[Task goal]
Return each line from the items below that contains the word "Director", matching case exactly.

Collected data:
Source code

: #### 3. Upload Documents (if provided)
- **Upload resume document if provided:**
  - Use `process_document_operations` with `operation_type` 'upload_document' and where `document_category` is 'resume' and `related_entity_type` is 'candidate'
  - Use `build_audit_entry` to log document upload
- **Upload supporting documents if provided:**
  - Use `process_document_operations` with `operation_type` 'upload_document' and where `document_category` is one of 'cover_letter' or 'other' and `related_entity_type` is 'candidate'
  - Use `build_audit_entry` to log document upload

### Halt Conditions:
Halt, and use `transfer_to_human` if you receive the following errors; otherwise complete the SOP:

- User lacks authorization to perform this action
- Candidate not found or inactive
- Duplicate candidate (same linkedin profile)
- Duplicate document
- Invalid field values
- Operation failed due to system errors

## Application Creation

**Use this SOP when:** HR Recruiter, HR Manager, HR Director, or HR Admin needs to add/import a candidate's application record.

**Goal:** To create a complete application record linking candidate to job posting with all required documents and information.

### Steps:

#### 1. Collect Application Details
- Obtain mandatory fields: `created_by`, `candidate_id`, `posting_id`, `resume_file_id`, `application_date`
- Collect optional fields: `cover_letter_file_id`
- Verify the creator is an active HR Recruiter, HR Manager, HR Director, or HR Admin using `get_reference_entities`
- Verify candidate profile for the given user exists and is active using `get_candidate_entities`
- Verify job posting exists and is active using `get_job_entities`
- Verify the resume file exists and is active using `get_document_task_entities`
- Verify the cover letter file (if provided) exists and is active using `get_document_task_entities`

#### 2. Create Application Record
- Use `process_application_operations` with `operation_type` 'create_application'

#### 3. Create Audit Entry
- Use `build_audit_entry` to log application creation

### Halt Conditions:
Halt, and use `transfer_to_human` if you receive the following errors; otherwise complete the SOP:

[Exercise output]
**Use this SOP when:** HR Recruiter, HR Manager, HR Director, or HR Admin needs to add/import a candidate's application record.
- Verify the creator is an active HR Recruiter, HR Manager, HR Director, or HR Admin using `get_reference_entities`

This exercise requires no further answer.